There is one span to output from the data below: the lines starting at the line with "- sudo mkdir -p /usr/local</br>" and ending at the line with "- Open the project down arrow key". Output it exactly, ends included, nothing more.
::::
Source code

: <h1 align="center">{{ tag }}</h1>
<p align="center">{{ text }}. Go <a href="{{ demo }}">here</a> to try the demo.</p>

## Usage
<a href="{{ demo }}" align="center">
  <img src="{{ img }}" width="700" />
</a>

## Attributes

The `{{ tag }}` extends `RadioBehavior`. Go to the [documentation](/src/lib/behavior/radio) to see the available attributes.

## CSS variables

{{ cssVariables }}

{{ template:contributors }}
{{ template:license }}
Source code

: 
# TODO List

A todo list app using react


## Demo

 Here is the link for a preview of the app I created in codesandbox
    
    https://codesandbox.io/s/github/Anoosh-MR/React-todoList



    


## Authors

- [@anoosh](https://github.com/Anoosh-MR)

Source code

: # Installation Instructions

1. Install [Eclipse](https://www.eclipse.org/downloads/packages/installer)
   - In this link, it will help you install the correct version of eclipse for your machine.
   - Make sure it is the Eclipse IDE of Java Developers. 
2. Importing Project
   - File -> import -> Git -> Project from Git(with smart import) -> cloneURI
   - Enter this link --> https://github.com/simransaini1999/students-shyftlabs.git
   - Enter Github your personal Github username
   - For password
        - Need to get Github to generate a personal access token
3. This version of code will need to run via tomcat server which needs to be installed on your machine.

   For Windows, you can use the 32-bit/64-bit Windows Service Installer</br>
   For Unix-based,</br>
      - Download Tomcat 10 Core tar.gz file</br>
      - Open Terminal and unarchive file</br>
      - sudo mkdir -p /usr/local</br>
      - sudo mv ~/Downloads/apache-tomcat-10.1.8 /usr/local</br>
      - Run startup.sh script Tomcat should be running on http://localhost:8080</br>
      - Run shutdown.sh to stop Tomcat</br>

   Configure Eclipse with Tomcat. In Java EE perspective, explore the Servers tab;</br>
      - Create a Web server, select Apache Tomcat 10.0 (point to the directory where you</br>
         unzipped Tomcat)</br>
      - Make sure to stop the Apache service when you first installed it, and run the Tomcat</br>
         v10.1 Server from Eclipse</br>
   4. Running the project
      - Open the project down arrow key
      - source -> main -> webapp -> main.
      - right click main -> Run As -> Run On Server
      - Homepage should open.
::::
RESPONSE TO THE EXERCISE =>
      - sudo mkdir -p /usr/local</br>
      - sudo mv ~/Downloads/apache-tomcat-10.1.8 /usr/local</br>
      - Run startup.sh script Tomcat should be running on http://localhost:8080</br>
      - Run shutdown.sh to stop Tomcat</br>

   Configure Eclipse with Tomcat. In Java EE perspective, explore the Servers tab;</br>
      - Create a Web server, select Apache Tomcat 10.0 (point to the directory where you</br>
         unzipped Tomcat)</br>
      - Make sure to stop the Apache service when you first installed it, and run the Tomcat</br>
         v10.1 Server from Eclipse</br>
   4. Running the project
      - Open the project down arrow key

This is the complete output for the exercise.